___ FRAGMENTY DANYCH ___

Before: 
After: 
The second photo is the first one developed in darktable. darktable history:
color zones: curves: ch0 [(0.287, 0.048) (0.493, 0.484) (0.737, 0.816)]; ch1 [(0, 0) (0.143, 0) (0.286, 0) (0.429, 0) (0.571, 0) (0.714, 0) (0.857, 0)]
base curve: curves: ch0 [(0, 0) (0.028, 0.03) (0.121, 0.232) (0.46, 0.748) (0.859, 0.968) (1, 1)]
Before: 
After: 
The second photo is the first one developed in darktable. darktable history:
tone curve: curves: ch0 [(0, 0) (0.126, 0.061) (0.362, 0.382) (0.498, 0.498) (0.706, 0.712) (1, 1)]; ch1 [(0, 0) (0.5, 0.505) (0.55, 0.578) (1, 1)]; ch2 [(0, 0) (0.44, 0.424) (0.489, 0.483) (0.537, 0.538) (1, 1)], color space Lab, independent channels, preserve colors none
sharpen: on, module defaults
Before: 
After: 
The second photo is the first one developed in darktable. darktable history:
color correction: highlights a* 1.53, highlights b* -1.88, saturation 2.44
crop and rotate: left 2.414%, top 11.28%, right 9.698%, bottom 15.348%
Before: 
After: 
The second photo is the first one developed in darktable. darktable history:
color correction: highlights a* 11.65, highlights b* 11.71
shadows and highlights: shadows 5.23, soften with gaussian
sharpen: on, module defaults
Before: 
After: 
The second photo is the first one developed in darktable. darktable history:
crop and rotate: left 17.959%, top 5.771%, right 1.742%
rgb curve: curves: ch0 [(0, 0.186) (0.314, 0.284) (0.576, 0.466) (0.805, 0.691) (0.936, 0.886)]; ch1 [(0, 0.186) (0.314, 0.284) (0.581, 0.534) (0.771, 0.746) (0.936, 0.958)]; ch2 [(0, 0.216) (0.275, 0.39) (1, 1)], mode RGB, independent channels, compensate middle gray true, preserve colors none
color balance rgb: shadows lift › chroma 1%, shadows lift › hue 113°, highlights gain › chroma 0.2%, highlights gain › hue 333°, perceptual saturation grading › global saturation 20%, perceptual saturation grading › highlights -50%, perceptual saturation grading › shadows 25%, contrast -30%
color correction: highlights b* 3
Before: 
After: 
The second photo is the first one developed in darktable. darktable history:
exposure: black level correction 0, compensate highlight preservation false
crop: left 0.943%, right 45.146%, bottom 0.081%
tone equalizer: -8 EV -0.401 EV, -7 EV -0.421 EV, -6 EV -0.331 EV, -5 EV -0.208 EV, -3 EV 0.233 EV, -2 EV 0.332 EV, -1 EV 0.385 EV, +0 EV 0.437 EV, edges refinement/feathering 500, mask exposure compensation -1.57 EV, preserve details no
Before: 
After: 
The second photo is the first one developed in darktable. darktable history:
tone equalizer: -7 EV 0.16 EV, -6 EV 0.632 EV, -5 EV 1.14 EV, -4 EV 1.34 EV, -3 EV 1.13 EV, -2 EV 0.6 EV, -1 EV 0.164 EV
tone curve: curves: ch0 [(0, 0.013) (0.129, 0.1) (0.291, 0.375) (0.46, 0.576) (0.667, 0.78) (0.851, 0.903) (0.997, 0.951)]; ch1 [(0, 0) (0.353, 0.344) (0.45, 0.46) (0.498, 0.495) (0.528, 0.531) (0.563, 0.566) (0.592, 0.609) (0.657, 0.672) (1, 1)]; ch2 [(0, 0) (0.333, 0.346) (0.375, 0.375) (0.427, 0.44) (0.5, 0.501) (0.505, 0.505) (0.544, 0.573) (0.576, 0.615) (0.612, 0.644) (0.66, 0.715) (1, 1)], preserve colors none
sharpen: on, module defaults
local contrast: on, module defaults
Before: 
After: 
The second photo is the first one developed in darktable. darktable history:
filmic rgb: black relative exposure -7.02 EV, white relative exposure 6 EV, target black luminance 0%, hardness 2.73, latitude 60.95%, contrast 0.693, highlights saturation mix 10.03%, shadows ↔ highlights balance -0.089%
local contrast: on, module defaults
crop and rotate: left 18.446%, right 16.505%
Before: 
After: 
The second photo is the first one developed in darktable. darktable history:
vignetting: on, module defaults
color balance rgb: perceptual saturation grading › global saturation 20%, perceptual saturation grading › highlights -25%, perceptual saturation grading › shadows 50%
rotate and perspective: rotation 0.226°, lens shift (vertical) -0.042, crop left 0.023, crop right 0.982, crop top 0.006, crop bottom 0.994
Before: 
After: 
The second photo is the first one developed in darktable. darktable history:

___

* _SZCZEGÓŁY ZADANIA_: Czy przepiszesz wszystkie wiersze powyżej, zamieniając każde „Before” na „Original” i nie zmieniając niczego więcej?

* _WYNIK ZADANIA_:
Original: 
After: 
The second photo is the first one developed in darktable. darktable history:
color zones: curves: ch0 [(0.287, 0.048) (0.493, 0.484) (0.737, 0.816)]; ch1 [(0, 0) (0.143, 0) (0.286, 0) (0.429, 0) (0.571, 0) (0.714, 0) (0.857, 0)]
base curve: curves: ch0 [(0, 0) (0.028, 0.03) (0.121, 0.232) (0.46, 0.748) (0.859, 0.968) (1, 1)]
Original: 
After: 
The second photo is the first one developed in darktable. darktable history:
tone curve: curves: ch0 [(0, 0) (0.126, 0.061) (0.362, 0.382) (0.498, 0.498) (0.706, 0.712) (1, 1)]; ch1 [(0, 0) (0.5, 0.505) (0.55, 0.578) (1, 1)]; ch2 [(0, 0) (0.44, 0.424) (0.489, 0.483) (0.537, 0.538) (1, 1)], color space Lab, independent channels, preserve colors none
sharpen: on, module defaults
Original: 
After: 
The second photo is the first one developed in darktable. darktable history:
color correction: highlights a* 1.53, highlights b* -1.88, saturation 2.44
crop and rotate: left 2.414%, top 11.28%, right 9.698%, bottom 15.348%
Original: 
After: 
The second photo is the first one developed in darktable. darktable history:
color correction: highlights a* 11.65, highlights b* 11.71
shadows and highlights: shadows 5.23, soften with gaussian
sharpen: on, module defaults
Original: 
After: 
The second photo is the first one developed in darktable. darktable history:
crop and rotate: left 17.959%, top 5.771%, right 1.742%
rgb curve: curves: ch0 [(0, 0.186) (0.314, 0.284) (0.576, 0.466) (0.805, 0.691) (0.936, 0.886)]; ch1 [(0, 0.186) (0.314, 0.284) (0.581, 0.534) (0.771, 0.746) (0.936, 0.958)]; ch2 [(0, 0.216) (0.275, 0.39) (1, 1)], mode RGB, independent channels, compensate middle gray true, preserve colors none
color balance rgb: shadows lift › chroma 1%, shadows lift › hue 113°, highlights gain › chroma 0.2%, highlights gain › hue 333°, perceptual saturation grading › global saturation 20%, perceptual saturation grading › highlights -50%, perceptual saturation grading › shadows 25%, contrast -30%
color correction: highlights b* 3
Original: 
After: 
The second photo is the first one developed in darktable. darktable history:
exposure: black level correction 0, compensate highlight preservation false
crop: left 0.943%, right 45.146%, bottom 0.081%
tone equalizer: -8 EV -0.401 EV, -7 EV -0.421 EV, -6 EV -0.331 EV, -5 EV -0.208 EV, -3 EV 0.233 EV, -2 EV 0.332 EV, -1 EV 0.385 EV, +0 EV 0.437 EV, edges refinement/feathering 500, mask exposure compensation -1.57 EV, preserve details no
Original: 
After: 
The second photo is the first one developed in darktable. darktable history:
tone equalizer: -7 EV 0.16 EV, -6 EV 0.632 EV, -5 EV 1.14 EV, -4 EV 1.34 EV, -3 EV 1.13 EV, -2 EV 0.6 EV, -1 EV 0.164 EV
tone curve: curves: ch0 [(0, 0.013) (0.129, 0.1) (0.291, 0.375) (0.46, 0.576) (0.667, 0.78) (0.851, 0.903) (0.997, 0.951)]; ch1 [(0, 0) (0.353, 0.344) (0.45, 0.46) (0.498, 0.495) (0.528, 0.531) (0.563, 0.566) (0.592, 0.609) (0.657, 0.672) (1, 1)]; ch2 [(0, 0) (0.333, 0.346) (0.375, 0.375) (0.427, 0.44) (0.5, 0.501) (0.505, 0.505) (0.544, 0.573) (0.576, 0.615) (0.612, 0.644) (0.66, 0.715) (1, 1)], preserve colors none
sharpen: on, module defaults
local contrast: on, module defaults
Original: 
After: 
The second photo is the first one developed in darktable. darktable history:
filmic rgb: black relative exposure -7.02 EV, white relative exposure 6 EV, target black luminance 0%, hardness 2.73, latitude 60.95%, contrast 0.693, highlights saturation mix 10.03%, shadows ↔ highlights balance -0.089%
local contrast: on, module defaults
crop and rotate: left 18.446%, right 16.505%
Original: 
After: 
The second photo is the first one developed in darktable. darktable history:
vignetting: on, module defaults
color balance rgb: perceptual saturation grading › global saturation 20%, perceptual saturation grading › highlights -25%, perceptual saturation grading › shadows 50%
rotate and perspective: rotation 0.226°, lens shift (vertical) -0.042, crop left 0.023, crop right 0.982, crop top 0.006, crop bottom 0.994
Original: 
After: 
The second photo is the first one developed in darktable. darktable history:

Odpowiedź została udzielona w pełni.